> **Required work**
Swap every "phylum" for "division" in the records and write all their lines out again with nothing else changed. Leave the pictures out.

> **Stored data**
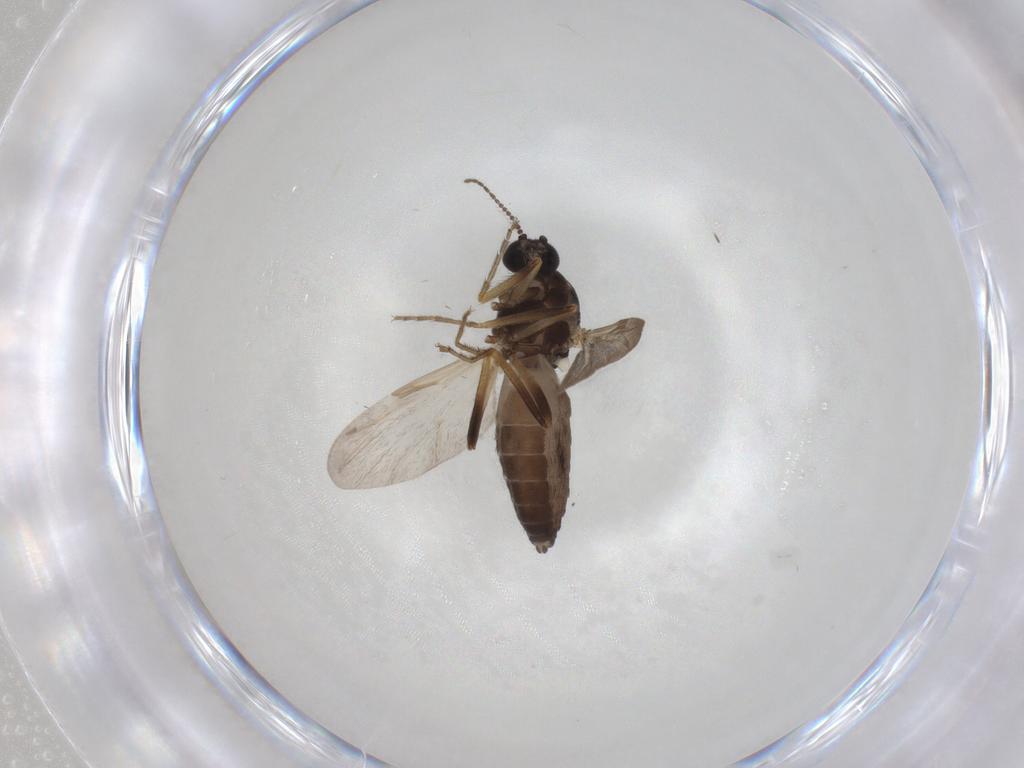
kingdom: Animalia
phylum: Arthropoda
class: Insecta
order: Diptera
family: Ceratopogonidae
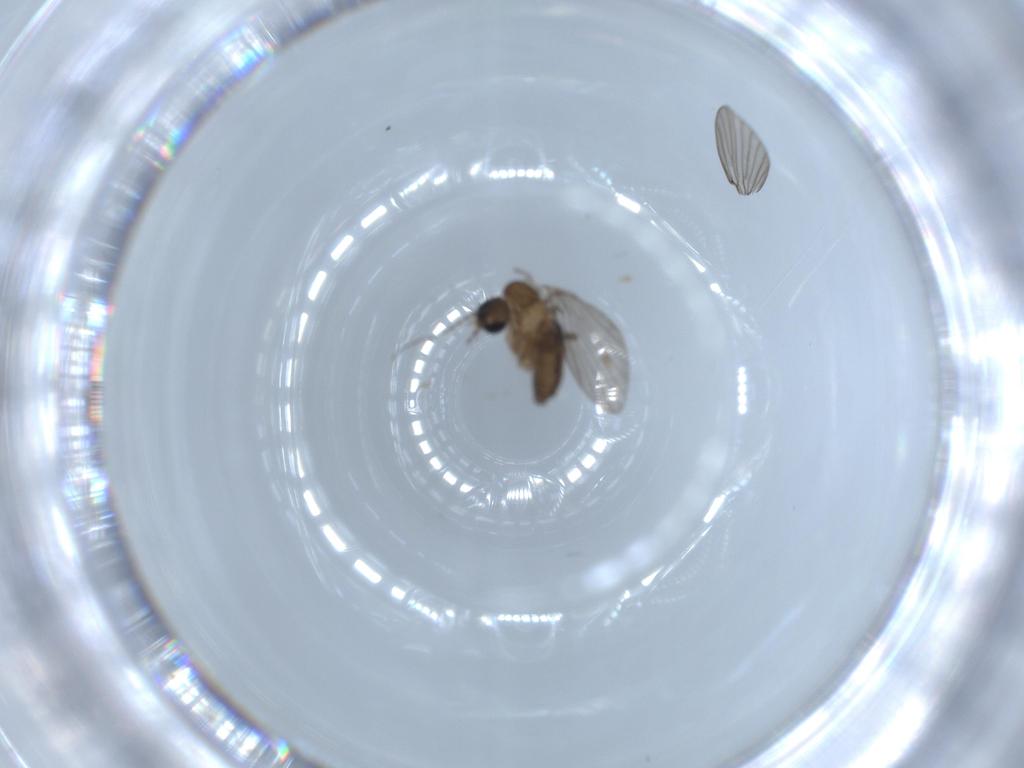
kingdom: Animalia
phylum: Arthropoda
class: Insecta
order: Diptera
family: Psychodidae
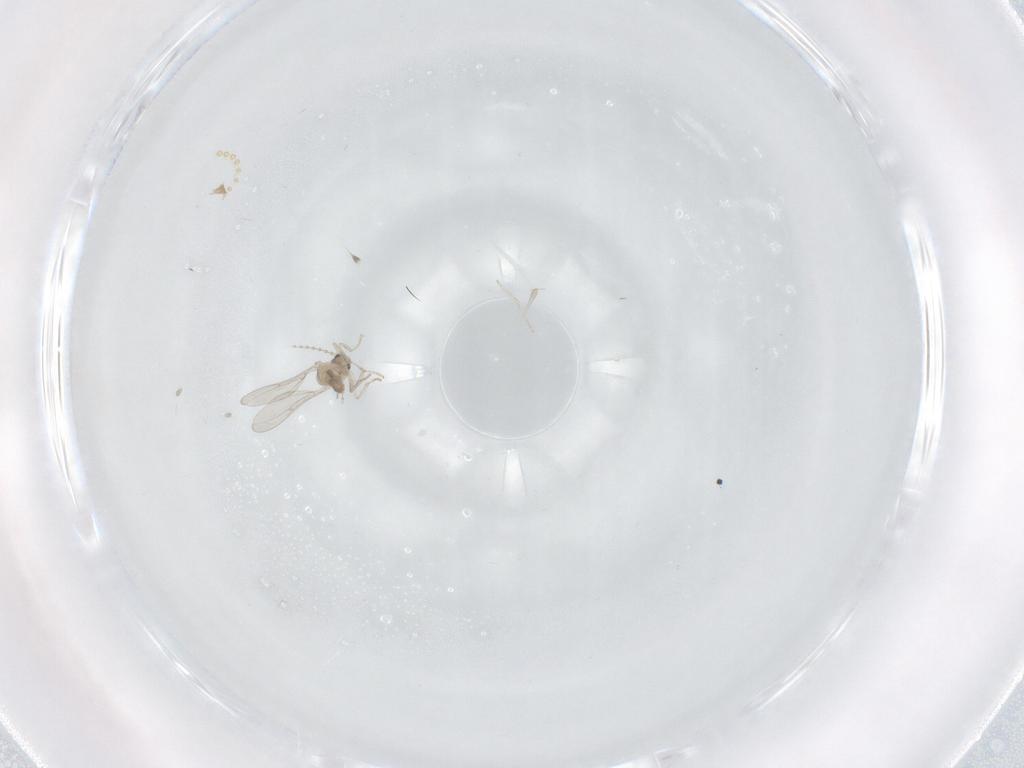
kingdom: Animalia
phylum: Arthropoda
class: Insecta
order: Diptera
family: Psychodidae
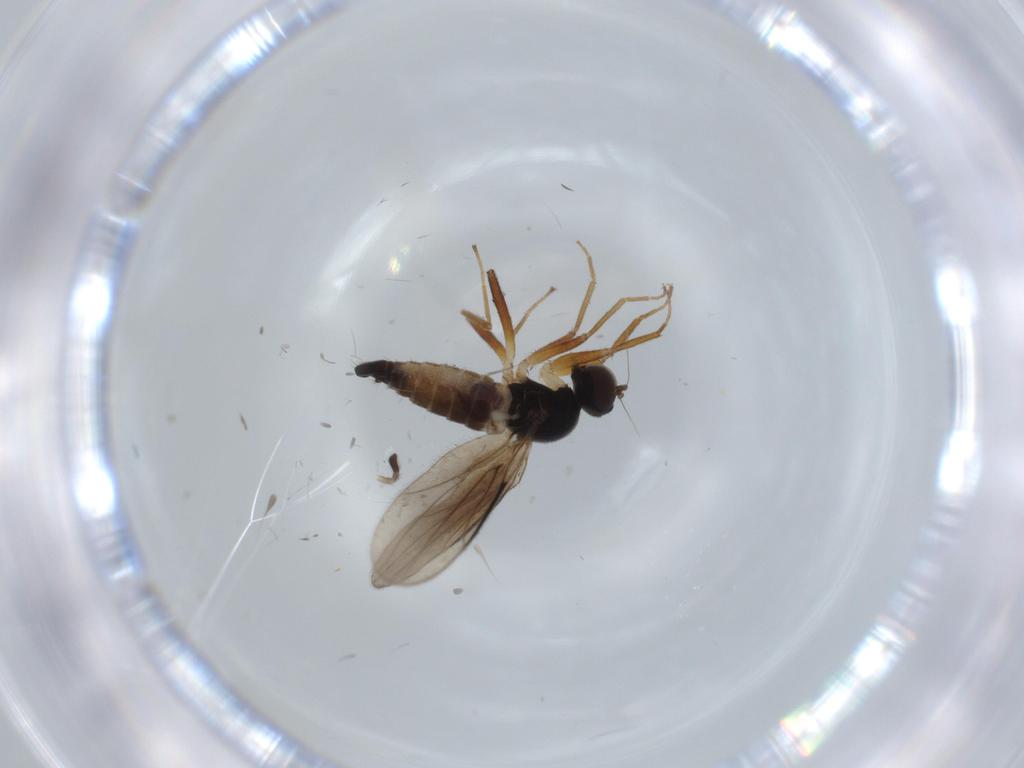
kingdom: Animalia
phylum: Arthropoda
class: Insecta
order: Diptera
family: Hybotidae
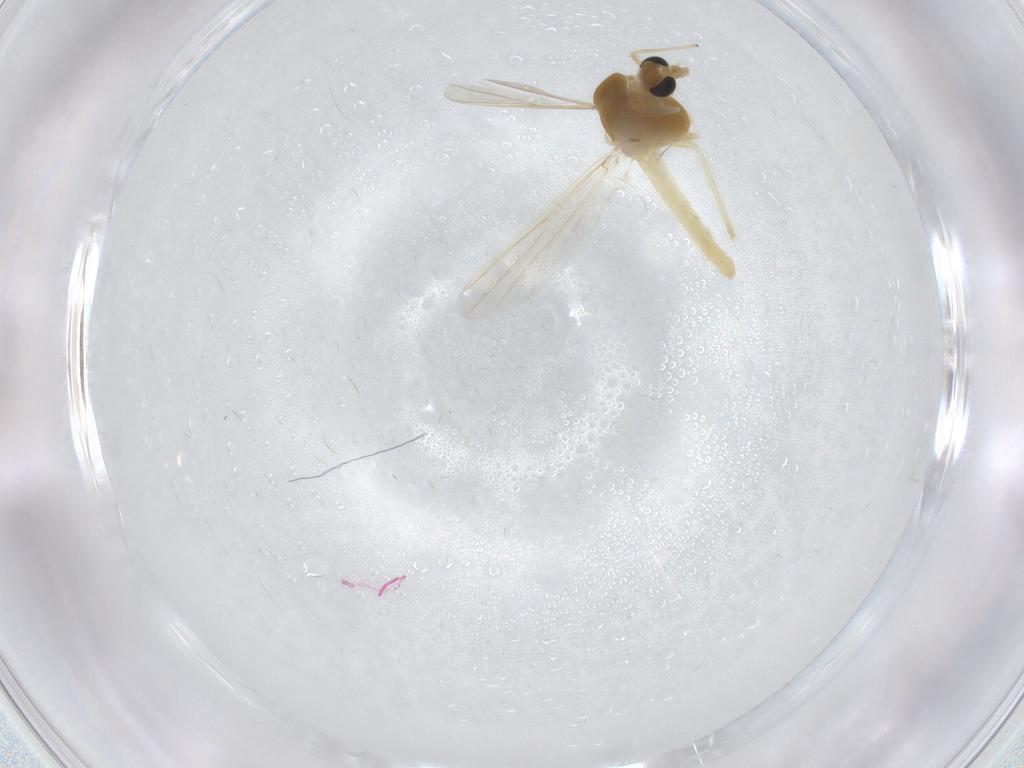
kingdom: Animalia
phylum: Arthropoda
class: Insecta
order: Diptera
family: Chironomidae
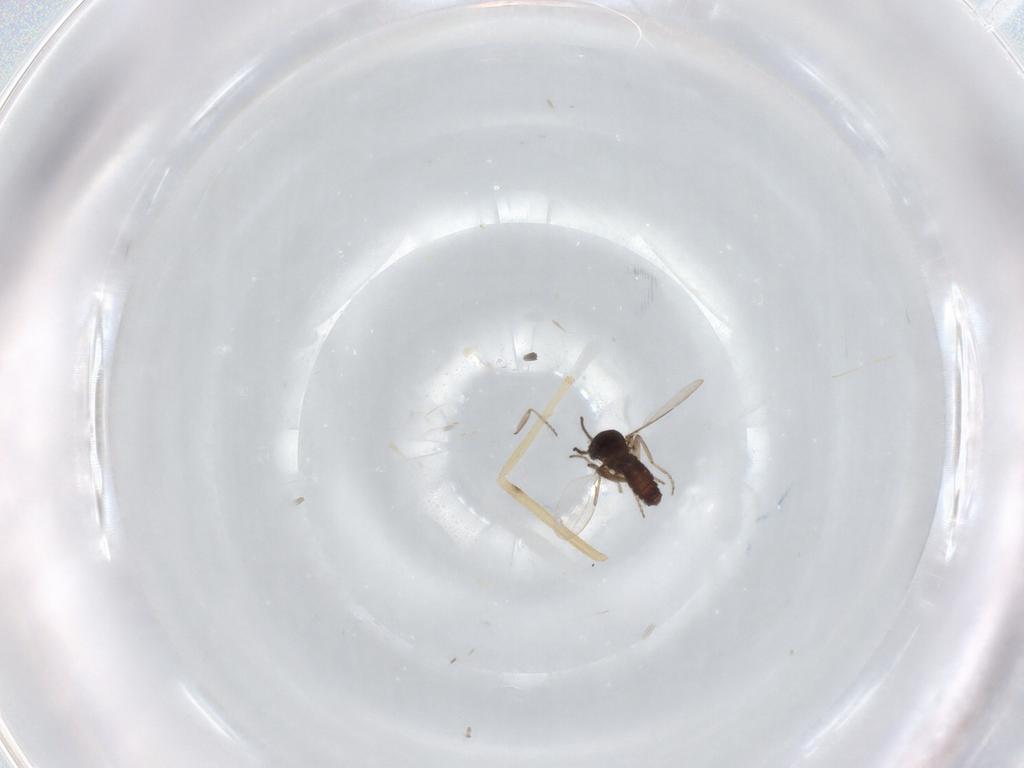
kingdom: Animalia
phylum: Arthropoda
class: Insecta
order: Diptera
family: Ceratopogonidae
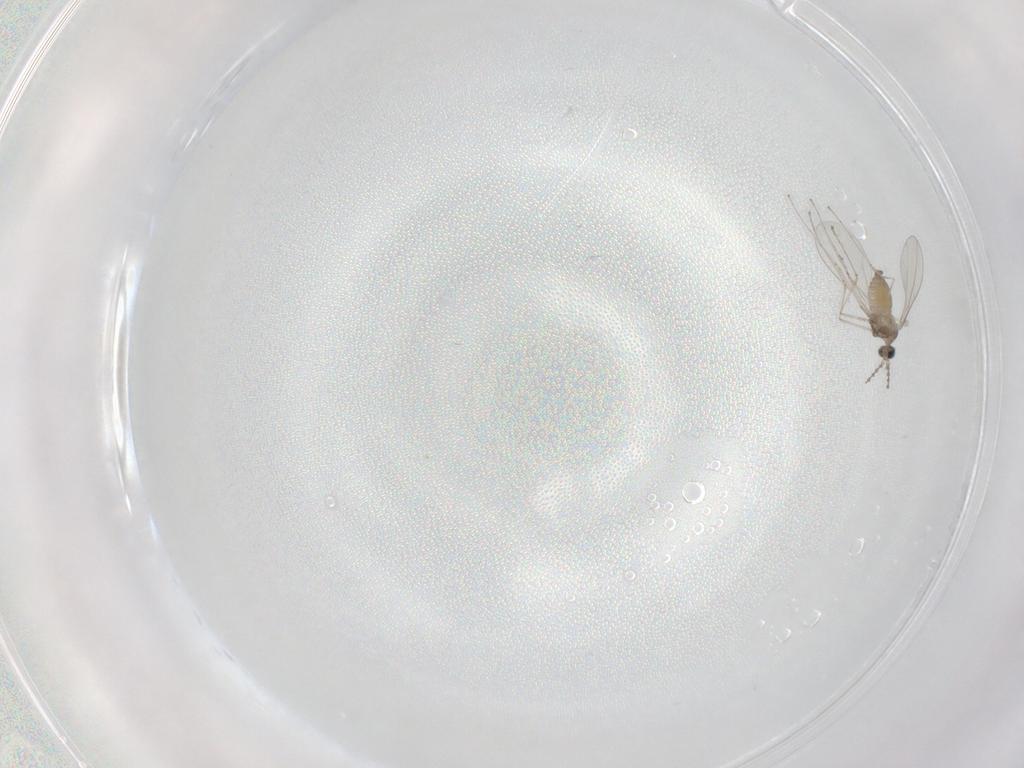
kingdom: Animalia
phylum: Arthropoda
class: Insecta
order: Diptera
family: Cecidomyiidae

> **Output of the exercise**
kingdom: Animalia
division: Arthropoda
class: Insecta
order: Diptera
family: Ceratopogonidae
kingdom: Animalia
division: Arthropoda
class: Insecta
order: Diptera
family: Psychodidae
kingdom: Animalia
division: Arthropoda
class: Insecta
order: Diptera
family: Psychodidae
kingdom: Animalia
division: Arthropoda
class: Insecta
order: Diptera
family: Hybotidae
kingdom: Animalia
division: Arthropoda
class: Insecta
order: Diptera
family: Chironomidae
kingdom: Animalia
division: Arthropoda
class: Insecta
order: Diptera
family: Ceratopogonidae
kingdom: Animalia
division: Arthropoda
class: Insecta
order: Diptera
family: Cecidomyiidae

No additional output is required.